Как ни парадоксально, но такая бесчеловечная по меркам общепризнанных моральных норм система эксплуатации, как рабство, сохранила целостность Бразилии. Войдя в свое время в мировой экономический порядок как анклав рабовладения и заняв в нем прочное место (чего стоило только, к примеру, распространение бразильского сахара в Западной Европе в XVII в.!), она в XVIII и большей части XIX в. оказалась лишенной альтернатив что-либо изменить в своей производственной сфере. В течение долгих десятилетий было ясно, что отменить рабство значило остановить в Бразилии все. Отсюда такое упорное противодействие попыткам Лондона воспрепятствовать в XIX в. бразильской работорговле, фактически иссякнувшей только к его середине. Глубоко прав Б. Фаусту, когда пишет, что антимонархические выступления в бразильских провинциях в 30 — 40-х годах XIX в. (Кабанада, движение фаррапос, Сабинада, Балайада, акции прайеров) не развалили страну в условиях решительных английских мер по ликвидации торговли невольниками именно из-за железных скреп рабства. Советские историки не решались на подобную констатацию.
Размышляя о фантастически долгой истории существования рабства в Бразилии, нельзя опустить вопрос об эволюции этого института. Б. Фаусту справедливо упоминает о практике так называемых «вольных грамот», т. е. о выкупе, самовыкупе и других способах освобождения невольников и в особенности невольниц. Однако большее значение имела так называемая «сельская брешь», т. е. окрестьянивание рабов, получавших близ плантаций клочок земли с хижиной и выращивавших для своего пропитания, а частично и на продажу, некоторые сельскохозяйственные культуры. Истоки этой методы уходят еще в колониальное прошлое, когда в периоды феодализации плантаций было бессмысленно и опасно содержать большие контингенты рабов в общих бараках-сензалах, рассчитанных лишь на их кратковременный сон, а затем продолжение изнурительной работы. Со второй половины XIX в. нельзя не учитывать в связи с «сельскими брешами» саму агротехнику производства кофе, т. е. наличие пространства между кофейными деревцами, которое нередко предоставлялось в распоряжение таких рабов-крестьян. Бразильское рабство как охраняемый государством институт практически изжило само себя, а оставшиеся в национальной памяти и связанные с ним вопиющие несправедливости породили в народе страны неукротимую любовь к свободе. Руины рабства были смыты мощным потоком иммиграции, сначала европейской, а затем и всемирной. В бурлящем этническом котле рождалась молодая бразильская нация, со времени независимости которой, как мы знаем, и сегодня не прошло еще и двухсот лет.

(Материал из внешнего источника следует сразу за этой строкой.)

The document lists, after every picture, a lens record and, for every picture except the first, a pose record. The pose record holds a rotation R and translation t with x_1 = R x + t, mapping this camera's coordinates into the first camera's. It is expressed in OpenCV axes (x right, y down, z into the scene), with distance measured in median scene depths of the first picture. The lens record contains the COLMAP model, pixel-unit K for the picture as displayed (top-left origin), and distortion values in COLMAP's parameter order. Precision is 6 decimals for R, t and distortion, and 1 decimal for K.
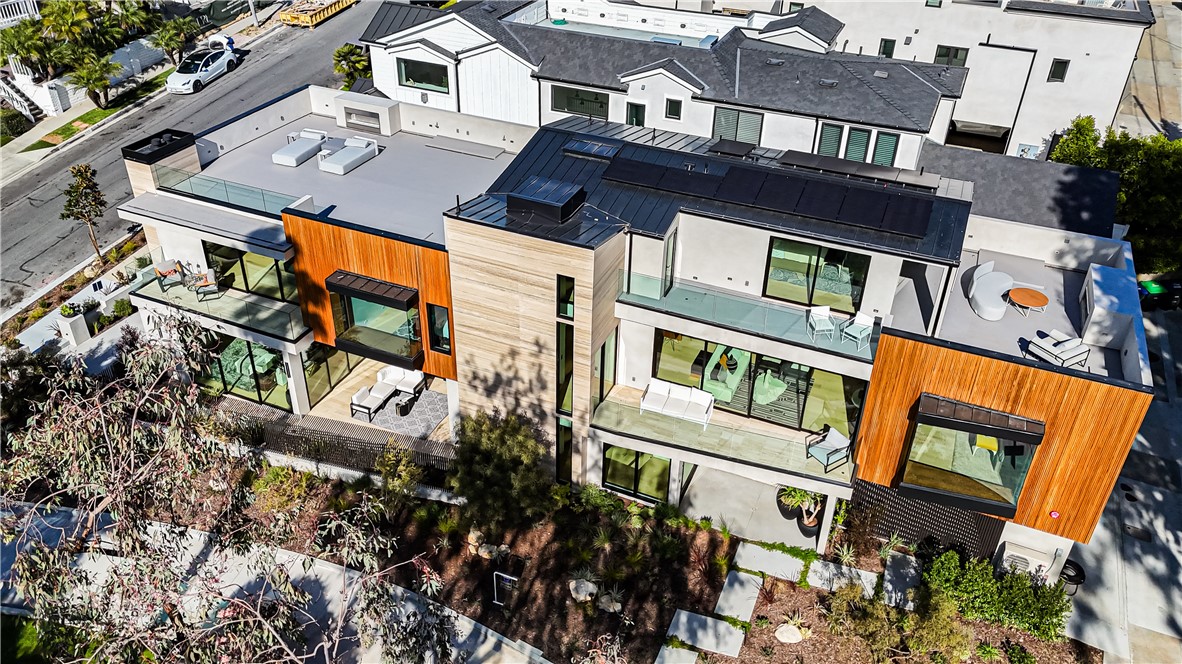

По литературе и своему опыту преподавания в бразильских университетах я хорошо знаком с событийной схемой национальной истории этой страны: колония — империя — республика. Однако с теоретической точки зрения изменения, которые Бразилия претерпела за последние два с половиной века, несомненно, являются ее межформационной, многоступенчатой революцией, т. е. в данном случае сменой сложного, многоукладного, традиционного исторического типа общества другим типом — урбанистическим (ныне 80 % бразильцев проживают в городах), буржуазно-капиталистическим. Начавшись в конце XVIII в., эта революция продолжается и по сей день, откликается на вызовы глобализирующегося мира, модифицирует бразильскую политическую и экономическую реальность с учетом социальных потребностей своего общества, как это происходит в развитых странах Запада.
В череде событий, явлений и целых периодов, которые можно связать с упомянутой революцией, мы бы выделили несколько перемежающихся и неравнозначных составляющих, как это неизбежно бывает в исторической жизни формирующейся нации. Республиканско-освободительная линия открывается заговором Инконфиденсия Минейра 1789 г., как раз в то время, когда французы сокрушили Бастилию. Далее она ознаменована восстанием в Пернамбуку в 1817 г., Конфедерацией Экватора 1824 г., упоминавшимися выше антиправительственными движениями 30—40-х годов XIX в. и находит в итоге свое завершение в провозглашении в 1889 г. республиканского строя по прошествии столетия с начала Великой революции во Франции, культура которой всегда была близка бразильцам. Этнограф Генрих Манизер как-то писал, что если житель бразильской провинции мечтает о Рио, то житель Рио мечтает о Париже. Тяготы многолетней Парагвайской войны дали действенный толчок аболиционизму, сначала как идеологии, которая, однако, вскоре привела к активным акциям по ликвидации рабства. Республиканское и аболиционистское движения тесно переплелись. Рабство было упразднено за год до установления республики.